(TASK)
An exact copy of all the data, minus the images, is required.

(STUDY MATERIAL)
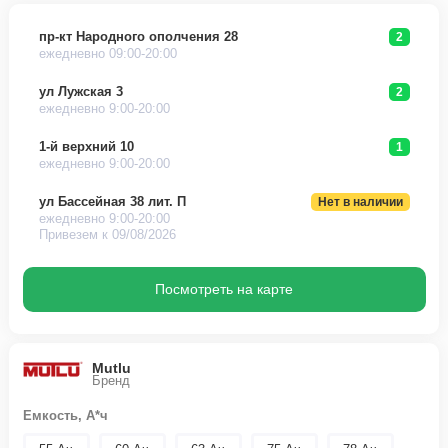
пр-кт Народного ополчения 28
2
ежедневно 09:00-20:00
ул Лужская 3
2
ежедневно 9:00-20:00
1-й верхний 10
1
ежедневно 9:00-20:00
ул Бассейная 38 лит. П
Нет в наличии
ежедневно 9:00-20:00
Привезем к 09/08/2026
Посмотреть на карте
Mutlu
Бренд
Емкость, А*ч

(ANSWER FOR THE TASK)
пр-кт Народного ополчения 28
2
ежедневно 09:00-20:00
ул Лужская 3
2
ежедневно 9:00-20:00
1-й верхний 10
1
ежедневно 9:00-20:00
ул Бассейная 38 лит. П
Нет в наличии
ежедневно 9:00-20:00
Привезем к 09/08/2026
Посмотреть на карте
Mutlu
Бренд
Емкость, А*ч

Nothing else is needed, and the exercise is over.